Street children and other disadvantaged kids learn to cook delicious Vietnamese and Western dishes, tend bar, wait tables and speak “hospitality English” at Koto before they go on to work at some of the finest hotels and restaurants in Vietnam.

“I want to be a famous chef and I want to have my own restaurant to help other kids like myself,” said Tran Ngoc Lam, 21, standing in his white chef’s hat and grey apron as the sounds and smells of lunch cooking swirled in the hot kitchen.

Lam’s father died when he was very young and he said he had to give up his studies to help support his family.

Koto, which stands for “Know One, Teach One”, is on Van Mieu street opposite one of the capital’s oldest and most famous landmarks, the Temple of Literature.
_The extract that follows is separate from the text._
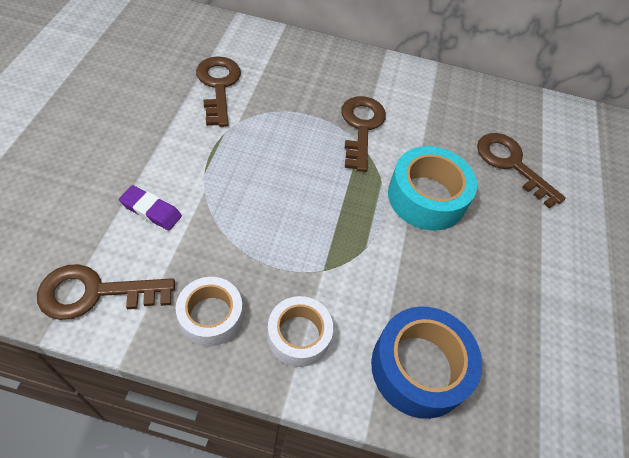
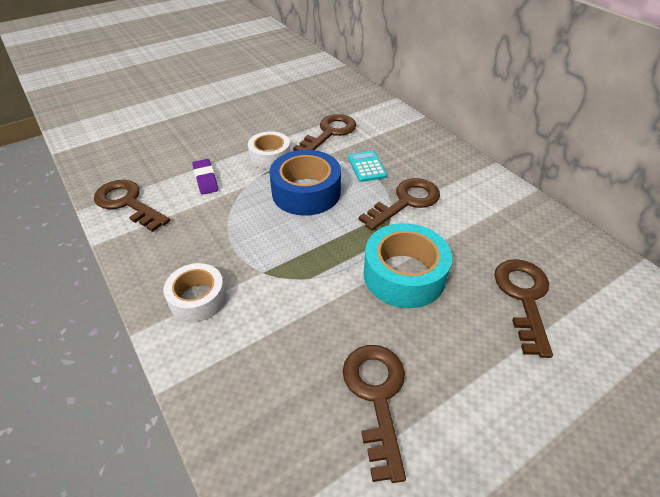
camera: 50 degrees right, 10 degrees down
(211, 316) = (165, 252): white tape -> white tape (270, 157)
(293, 108) = (367, 167): none -> turquoise calculator
(419, 367) = (249, 381): blue tape -> blue tape (306, 192)
(505, 307) = (376, 396): none -> brown key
English lessons and a bicycle
Diners are served meals in a cool, well-lit room on the first floor by trainees of the non-profit programme, which provides English classes, accommodation, food, medical insurance and a bicycle to each student.

They earn 600,000 dong ($37) a month and make an average of 150,000 dong ($9) in tips.

Restaurant revenues go back into the training, said Daragh Halpin, the Irish-Australian CEO of Koto, which has an international charity arm in Australia.

Halpin has been CEO for less than a year but already he describes as “fantastic” the changes he sees in young people. More than 200 students have graduated from Koto so far.

“For them it is the discovery that they can achieve their potential, that they are valued, that they are loved, that they are cared for,” Halpin said.

Many of their smiling faces can be seen in framed photographs on the third floor, showing the students at work in five-star hotels such as Hanoi Opera Hilton and Sofitel Metropole. Some return to work at Koto to help teach classes.